Changing stroke rehab and research worldwide now.Time is Brain! trillions and trillions of neurons that DIE each day because there are NO effective hyperacute therapies besides tPA(only 12% effective). I have 523 posts on hyperacute therapy, enough for researchers to spend decades proving them out. These are my personal ideas and blog on stroke rehabilitation and stroke research. Do not attempt any of these without checking with your medical provider. Unless you join me in agitating, when you need these therapies they won't be there.

What this blog is for:

My blog is not to help survivors recover, it is to have the 10 million yearly stroke survivors light fires underneath their doctors, stroke hospitals and stroke researchers to get stroke solved. 100% recovery.

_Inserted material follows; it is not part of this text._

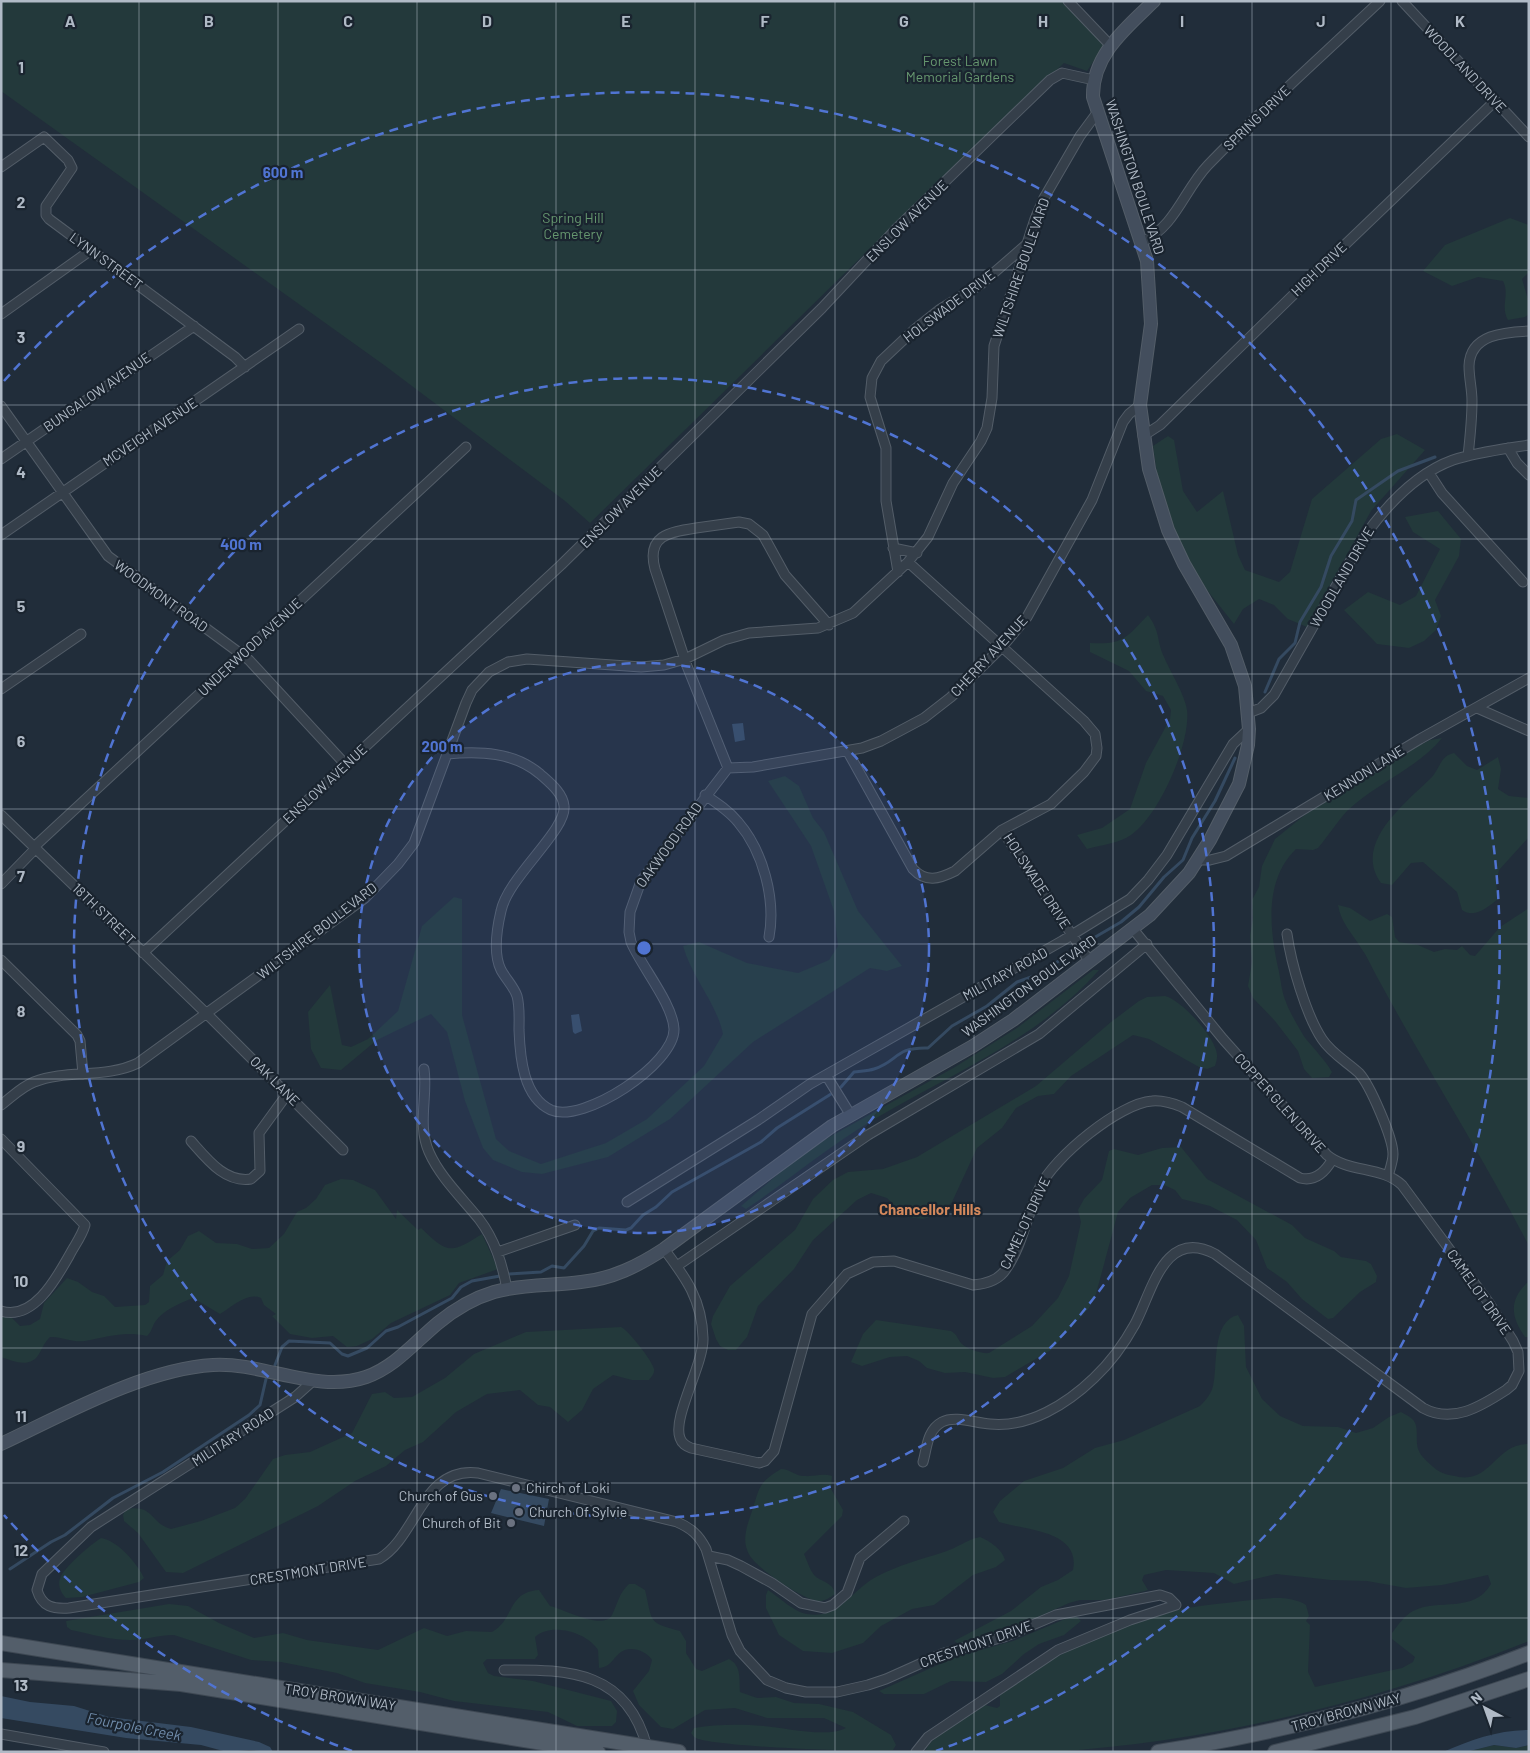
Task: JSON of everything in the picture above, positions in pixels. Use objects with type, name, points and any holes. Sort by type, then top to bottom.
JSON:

The stroke medical world is completely failing at that goal, they don't even have it as a goal. Shortly after getting out of the hospital and getting NO information on the process or protocols of stroke rehabilitation and recovery I started searching on the internet and found that no other survivor received useful information. This is an attempt to cover all stroke rehabilitation information that should be readily available to survivors so they can talk with informed knowledge to their medical staff. It lays out what needs to be done to get stroke survivors closer to 100% recovery. It's quite disgusting that this information is not available from every stroke association and doctors group.

Tuesday, February 5, 2013

Gastric ulcer with hemorrhage due to concomitant use of aspirin and warfarin

Be careful out there.
http://www.cadrj.com/qikan/epaper/zhaiyao.asp?bsid=17701

Abstract  

A 62-year-old male patient received combined therapy with aspirin 0.1 g once daily and warfarin 3.0 mg once daily for prevention of thrombosis after undergoing aortic valve replacement. On day 5 of treatment, he presented with vague pain in the upper abdomen. On day 14, his abdominal pain worsened and, on day 15, he presented with melena. Laboratory tests showed the following values: red blood cell count 2.2×1012/L, hemoglobin 65 g/L, prothrombin time (PT) 45.9 s, international normalized ratio (INR) 3.7, fecal occult blood (++). Gastroscopy revealed gastric ulcer with hemorrhage. Aspirin and warfarin were withdrawn, and then the patient was given hemostatic and symptomatic treatment. On day 2, the patient’s abdominal pain was relieved and hemorrhage ceased. His PT decreased to 12.8 s and his INR decreased to 1.1 one week later. The patient resumed the anticoagulation treatment with warfarin.